● **Provided passage**:
━━━

Mandela made this statement from the dock at the opening of his trial on charges of sabotage, Supreme court of South Africa, Pretoria, April 20 1964.
Throughout the Rivonia Trial,
Nelson Mandela, the anti-apartheid revolutionary and political leader, spoke
for three hours from the defendant's dock instead of testifying. In this
address, he tackled the charges against him and discussed the harsh realities
of apartheid in South Africa. During this period, Mandela faced accusations of
sabotage, and a conviction could have resulted in the imposition of the death
penalty.
I am the first accused. I hold
a bachelor's degree in arts and practised as an attorney in Johannesburg for a
number of years in partnership with Oliver Tambo. I am a convicted prisoner
serving five years for leaving the country without a permit and for inciting
people to go on strike at the end of May 1961.
At the outset, I want to say
that the suggestion that the struggle in South Africa is under the influence of
foreigners or communists is wholly incorrect. I have done whatever I did
because of my experience in South Africa and my own proudly felt African
background, and not because of what any outsider might have said. In my youth
in the Transkei I listened to the elders of my tribe telling stories of the old
days. Amongst the tales they related to me were those of wars fought by our
ancestors in defence of the fatherland. The names of Dingane and Bambata, Hintsa
and Makana, Squngthi and Dalasile, Moshoeshoe and Sekhukhuni, were praised as
the glory of the entire African nation. I hoped then that life might offer me
the opportunity to serve my people and make my own humble contribution to their
freedom struggle.

━━━

● **Information supplied**:
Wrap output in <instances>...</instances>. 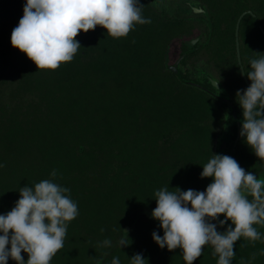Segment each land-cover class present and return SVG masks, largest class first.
<instances>
[{"label":"trees","instance_id":"obj_1","mask_svg":"<svg viewBox=\"0 0 264 264\" xmlns=\"http://www.w3.org/2000/svg\"><path fill=\"white\" fill-rule=\"evenodd\" d=\"M207 1L219 55H235V23L244 10L255 13L264 29V0ZM139 2L151 23L137 24L121 38L99 25L80 31L73 60L52 70L38 69L11 45L26 0H0V214L11 211L24 186L50 179L69 188L79 215L68 223L64 247L50 264H111L113 257L130 264L137 253L146 264H185L180 248L169 251L152 238L154 231L164 235L151 216L155 191H204L212 182L200 173L215 151L217 107L205 91L167 69L173 28L147 0ZM239 39L242 57L251 47H264L248 13L241 18ZM234 65L226 71L229 92L239 75ZM251 168L256 176L264 173V160ZM210 222L219 232L231 224ZM254 227L264 234V226ZM121 238L130 244L120 247ZM105 239L111 246H100ZM262 250L264 242L242 237L234 244L232 264H264ZM212 253L206 245L193 264H217ZM21 254L26 261L28 254ZM7 264L17 262L9 257Z\"/></svg>","mask_w":264,"mask_h":264},{"label":"clouds","instance_id":"obj_2","mask_svg":"<svg viewBox=\"0 0 264 264\" xmlns=\"http://www.w3.org/2000/svg\"><path fill=\"white\" fill-rule=\"evenodd\" d=\"M142 10L139 0H26L23 16L11 32V45L38 69L55 70L73 60L81 47L75 39L80 31L87 33L99 25L113 38L126 37L137 24L151 23ZM240 67L251 81L249 87L236 92L243 112L240 135L264 160V55L251 59L250 68L243 63ZM56 174L53 170L50 175ZM200 176L213 178L204 191L178 187L155 191L151 216L160 222L164 235L154 231L152 238L169 251L180 248L185 264H193L206 245L213 248L217 264H232L236 241L243 237L252 243L264 242V234L254 227L264 226V179L221 154H213ZM19 192L11 211L0 214V264H7L9 257L17 264H50L64 247L68 223L79 215L77 203L70 198L69 188L50 179L24 186ZM220 214H224L223 220ZM213 220L220 226L229 220L231 224L219 232L217 224L210 222ZM118 243L120 247L130 244L124 238ZM100 246H111V240H103ZM22 252L28 254L26 261ZM146 262L139 253L130 258V264ZM111 264H120L119 258L113 257Z\"/></svg>","mask_w":264,"mask_h":264},{"label":"flooded vegetation","instance_id":"obj_3","mask_svg":"<svg viewBox=\"0 0 264 264\" xmlns=\"http://www.w3.org/2000/svg\"><path fill=\"white\" fill-rule=\"evenodd\" d=\"M147 1L159 14L167 17L173 28L172 37L166 46L165 65L167 69L176 74L184 84L205 91L204 96L217 107L216 113L219 121L213 137L215 148L213 154L231 156L246 172L253 173L251 167L256 164L257 159L260 163L261 160L247 145L245 138L240 135L243 112L237 102L239 98L236 97V92L243 90L241 82L244 80L239 70L240 64L243 63L246 68H250L251 59H258L264 55V47H251L247 56L242 57L240 49L244 50L245 47L241 45L238 28L240 62H238L235 47V29V55L232 59H230L232 56L229 52L219 55L218 52L221 49L216 46L213 39L214 18L207 0ZM234 64H236L239 75L235 74L234 87L229 92L226 84L231 83L226 71L234 69ZM246 78L251 84L247 75ZM214 80L218 83L213 84ZM256 177L264 179V173L260 171Z\"/></svg>","mask_w":264,"mask_h":264},{"label":"water","instance_id":"obj_4","mask_svg":"<svg viewBox=\"0 0 264 264\" xmlns=\"http://www.w3.org/2000/svg\"><path fill=\"white\" fill-rule=\"evenodd\" d=\"M245 13H249L252 15V17L255 19V22L258 26V28L260 29L261 33L263 34L264 36V30H263V27L259 21V19L257 18V16L251 11V10H247V11H244L240 14V16L238 17L237 21H236V26H235V47H236V53H237V58H238V62H240V53H239V41H238V28H239V22L242 18V16L245 14ZM239 70H240V73L241 75L243 76V80L245 82V84L249 87L250 84L249 82L247 81V78H246V75L245 73H243V69L241 67H239ZM129 230V227L126 226L124 227V231L127 232Z\"/></svg>","mask_w":264,"mask_h":264}]
</instances>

━━━

● **The tasks**:
(1) In Mandela's Rivonia Trial statement, who was his partner when he practiced as an attorney in Johannesburg?
(2) Extend Mandela's Rivonia Trial statement, picking up right after its final sentence.

● **The results**:
(1) Oliver Tambo

(2)
Some of the things so far told
to the court are true and some are untrue. I do not, however, deny that I
planned sabotage. I did not plan it in a spirit of recklessness, nor because I
have any love of violence. I planned it as a result of a calm and sober assessment
of the political situation that had arisen after many years of tyranny,
exploitation, and oppression of my people by the whites.
I admit immediately that I was
one of the persons who helped to form Umkhonto we Sizwe. I deny that Umkhonto
was responsible for a number of acts which clearly fell outside the policy of
the organisation, and which have been charged in the indictment against us. I,
and the others who started the organisation, felt that without violence there
would be no way open to the African people to succeed in their struggle against
the principle of white supremacy. All lawful modes of expressing opposition to
this principle had been closed by legislation, and we were placed in a position
in which we had either to accept a permanent state of inferiority, or to defy
the government. We chose to defy the law.
We first broke the law in a way
which avoided any recourse to violence; when this form was legislated against,
and then the government resorted to a show of force to crush opposition to its
policies, only then did we decide to answer violence with violence.
The African National Congress
was formed in 1912 to defend the rights of the African people, which had been
seriously curtailed. For 37 years - that is, until 1949 - it adhered strictly
to a constitutional struggle. But white governments remained unmoved, and the
rights of Africans became less instead of becoming greater. Even after 1949,
the ANC remained determined to avoid violence. At this time, however, the
decision was taken to protest against apartheid by peaceful, but unlawful,
demonstrations. More than 8,500 people went to jail. Yet there was not a single
instance of violence. I and 19 colleagues were convicted for organising the
campaign, but our sentences were suspended mainly because the judge found that
discipline and non-violence had been stressed throughout.
During the defiance campaign,
the Public Safety Act and the Criminal Law Amendment Act were passed. These
provided harsher penalties for protests against [the] laws. Despite this, the
protests continued and the ANC adhered to its policy of non-violence. In 1956,
156 leading members of the Congress Alliance, including myself, were arrested.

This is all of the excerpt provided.